## What this task involves
Reproduce every listing below verbatim, keeping all markup, links and spacing unchanged.

## Records for this task
== Segment start ==

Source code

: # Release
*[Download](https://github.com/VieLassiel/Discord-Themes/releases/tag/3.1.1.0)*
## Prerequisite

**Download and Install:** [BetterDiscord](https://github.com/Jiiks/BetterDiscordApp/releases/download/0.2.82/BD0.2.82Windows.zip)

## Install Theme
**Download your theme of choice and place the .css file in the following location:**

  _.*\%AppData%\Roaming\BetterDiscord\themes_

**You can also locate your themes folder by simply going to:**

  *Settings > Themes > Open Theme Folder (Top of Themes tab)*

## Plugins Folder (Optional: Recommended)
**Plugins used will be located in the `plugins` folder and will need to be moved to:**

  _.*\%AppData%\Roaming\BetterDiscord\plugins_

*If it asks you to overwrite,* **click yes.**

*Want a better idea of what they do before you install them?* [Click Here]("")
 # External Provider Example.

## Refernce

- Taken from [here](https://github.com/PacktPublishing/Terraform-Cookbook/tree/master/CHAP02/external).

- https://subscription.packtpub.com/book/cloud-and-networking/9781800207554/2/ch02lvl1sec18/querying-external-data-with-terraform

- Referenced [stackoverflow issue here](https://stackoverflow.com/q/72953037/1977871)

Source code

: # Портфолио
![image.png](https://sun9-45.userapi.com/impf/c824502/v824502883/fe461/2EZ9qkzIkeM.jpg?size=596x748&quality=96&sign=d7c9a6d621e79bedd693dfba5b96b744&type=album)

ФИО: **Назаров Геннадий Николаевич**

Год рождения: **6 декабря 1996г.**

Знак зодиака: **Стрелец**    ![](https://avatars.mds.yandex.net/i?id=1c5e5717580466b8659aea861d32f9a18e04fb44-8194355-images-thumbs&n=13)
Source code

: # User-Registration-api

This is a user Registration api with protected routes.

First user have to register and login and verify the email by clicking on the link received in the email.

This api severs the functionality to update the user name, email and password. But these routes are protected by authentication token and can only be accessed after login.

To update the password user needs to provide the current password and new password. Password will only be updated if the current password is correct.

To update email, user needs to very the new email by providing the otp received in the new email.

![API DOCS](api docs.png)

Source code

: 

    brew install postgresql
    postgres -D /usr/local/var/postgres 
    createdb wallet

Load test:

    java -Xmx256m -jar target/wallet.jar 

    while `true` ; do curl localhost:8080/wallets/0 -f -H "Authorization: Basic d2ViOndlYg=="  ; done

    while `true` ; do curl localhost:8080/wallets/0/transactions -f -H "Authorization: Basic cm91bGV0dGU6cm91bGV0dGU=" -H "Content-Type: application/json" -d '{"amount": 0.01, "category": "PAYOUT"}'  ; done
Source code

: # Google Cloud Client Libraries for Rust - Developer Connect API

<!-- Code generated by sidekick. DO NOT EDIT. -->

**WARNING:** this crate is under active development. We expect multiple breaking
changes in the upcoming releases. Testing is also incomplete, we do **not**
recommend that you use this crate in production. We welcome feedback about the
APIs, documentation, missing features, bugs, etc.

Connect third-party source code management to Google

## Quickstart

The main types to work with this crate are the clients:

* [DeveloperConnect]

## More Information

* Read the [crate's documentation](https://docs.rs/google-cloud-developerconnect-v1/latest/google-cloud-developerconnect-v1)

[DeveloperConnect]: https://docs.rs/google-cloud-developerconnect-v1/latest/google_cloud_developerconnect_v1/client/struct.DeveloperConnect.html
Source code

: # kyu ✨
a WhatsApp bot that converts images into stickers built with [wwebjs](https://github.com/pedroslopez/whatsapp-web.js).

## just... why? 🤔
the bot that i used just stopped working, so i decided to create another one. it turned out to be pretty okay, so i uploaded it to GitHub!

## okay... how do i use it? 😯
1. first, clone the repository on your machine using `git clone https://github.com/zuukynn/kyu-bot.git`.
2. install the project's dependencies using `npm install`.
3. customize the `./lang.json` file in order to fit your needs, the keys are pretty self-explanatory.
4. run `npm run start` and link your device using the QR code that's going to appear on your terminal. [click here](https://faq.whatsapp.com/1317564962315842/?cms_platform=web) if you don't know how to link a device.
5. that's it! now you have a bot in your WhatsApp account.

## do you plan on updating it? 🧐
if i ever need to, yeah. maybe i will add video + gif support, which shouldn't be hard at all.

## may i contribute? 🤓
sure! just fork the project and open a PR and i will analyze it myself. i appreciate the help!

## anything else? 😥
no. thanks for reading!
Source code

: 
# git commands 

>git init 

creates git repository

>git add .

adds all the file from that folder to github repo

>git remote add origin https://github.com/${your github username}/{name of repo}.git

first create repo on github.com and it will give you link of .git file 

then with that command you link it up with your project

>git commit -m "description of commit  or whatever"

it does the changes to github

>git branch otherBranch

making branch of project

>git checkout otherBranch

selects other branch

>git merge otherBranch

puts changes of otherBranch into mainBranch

== Segment end ==

## Completed exercise
Source code

: # Release
*[Download](https://github.com/VieLassiel/Discord-Themes/releases/tag/3.1.1.0)*
## Prerequisite

**Download and Install:** [BetterDiscord](https://github.com/Jiiks/BetterDiscordApp/releases/download/0.2.82/BD0.2.82Windows.zip)

## Install Theme
**Download your theme of choice and place the .css file in the following location:**

  _.*\%AppData%\Roaming\BetterDiscord\themes_

**You can also locate your themes folder by simply going to:**

  *Settings > Themes > Open Theme Folder (Top of Themes tab)*

## Plugins Folder (Optional: Recommended)
**Plugins used will be located in the `plugins` folder and will need to be moved to:**

  _.*\%AppData%\Roaming\BetterDiscord\plugins_

*If it asks you to overwrite,* **click yes.**

*Want a better idea of what they do before you install them?* [Click Here]("")
 # External Provider Example.

## Refernce

- Taken from [here](https://github.com/PacktPublishing/Terraform-Cookbook/tree/master/CHAP02/external).

- https://subscription.packtpub.com/book/cloud-and-networking/9781800207554/2/ch02lvl1sec18/querying-external-data-with-terraform

- Referenced [stackoverflow issue here](https://stackoverflow.com/q/72953037/1977871)

Source code

: # Портфолио
![image.png](https://sun9-45.userapi.com/impf/c824502/v824502883/fe461/2EZ9qkzIkeM.jpg?size=596x748&quality=96&sign=d7c9a6d621e79bedd693dfba5b96b744&type=album)

ФИО: **Назаров Геннадий Николаевич**

Год рождения: **6 декабря 1996г.**

Знак зодиака: **Стрелец**    ![](https://avatars.mds.yandex.net/i?id=1c5e5717580466b8659aea861d32f9a18e04fb44-8194355-images-thumbs&n=13)
Source code

: # User-Registration-api

This is a user Registration api with protected routes.

First user have to register and login and verify the email by clicking on the link received in the email.

This api severs the functionality to update the user name, email and password. But these routes are protected by authentication token and can only be accessed after login.

To update the password user needs to provide the current password and new password. Password will only be updated if the current password is correct.

To update email, user needs to very the new email by providing the otp received in the new email.

![API DOCS](api docs.png)

Source code

: 

    brew install postgresql
    postgres -D /usr/local/var/postgres 
    createdb wallet

Load test:

    java -Xmx256m -jar target/wallet.jar 

    while `true` ; do curl localhost:8080/wallets/0 -f -H "Authorization: Basic d2ViOndlYg=="  ; done

    while `true` ; do curl localhost:8080/wallets/0/transactions -f -H "Authorization: Basic cm91bGV0dGU6cm91bGV0dGU=" -H "Content-Type: application/json" -d '{"amount": 0.01, "category": "PAYOUT"}'  ; done
Source code

: # Google Cloud Client Libraries for Rust - Developer Connect API

<!-- Code generated by sidekick. DO NOT EDIT. -->

**WARNING:** this crate is under active development. We expect multiple breaking
changes in the upcoming releases. Testing is also incomplete, we do **not**
recommend that you use this crate in production. We welcome feedback about the
APIs, documentation, missing features, bugs, etc.

Connect third-party source code management to Google

## Quickstart

The main types to work with this crate are the clients:

* [DeveloperConnect]

## More Information

* Read the [crate's documentation](https://docs.rs/google-cloud-developerconnect-v1/latest/google-cloud-developerconnect-v1)

[DeveloperConnect]: https://docs.rs/google-cloud-developerconnect-v1/latest/google_cloud_developerconnect_v1/client/struct.DeveloperConnect.html
Source code

: # kyu ✨
a WhatsApp bot that converts images into stickers built with [wwebjs](https://github.com/pedroslopez/whatsapp-web.js).

## just... why? 🤔
the bot that i used just stopped working, so i decided to create another one. it turned out to be pretty okay, so i uploaded it to GitHub!

## okay... how do i use it? 😯
1. first, clone the repository on your machine using `git clone https://github.com/zuukynn/kyu-bot.git`.
2. install the project's dependencies using `npm install`.
3. customize the `./lang.json` file in order to fit your needs, the keys are pretty self-explanatory.
4. run `npm run start` and link your device using the QR code that's going to appear on your terminal. [click here](https://faq.whatsapp.com/1317564962315842/?cms_platform=web) if you don't know how to link a device.
5. that's it! now you have a bot in your WhatsApp account.

## do you plan on updating it? 🧐
if i ever need to, yeah. maybe i will add video + gif support, which shouldn't be hard at all.

## may i contribute? 🤓
sure! just fork the project and open a PR and i will analyze it myself. i appreciate the help!

## anything else? 😥
no. thanks for reading!
Source code

: 
# git commands 

>git init 

creates git repository

>git add .

adds all the file from that folder to github repo

>git remote add origin https://github.com/${your github username}/{name of repo}.git

first create repo on github.com and it will give you link of .git file 

then with that command you link it up with your project

>git commit -m "description of commit  or whatever"

it does the changes to github

>git branch otherBranch

making branch of project

>git checkout otherBranch

selects other branch

>git merge otherBranch

puts changes of otherBranch into mainBranch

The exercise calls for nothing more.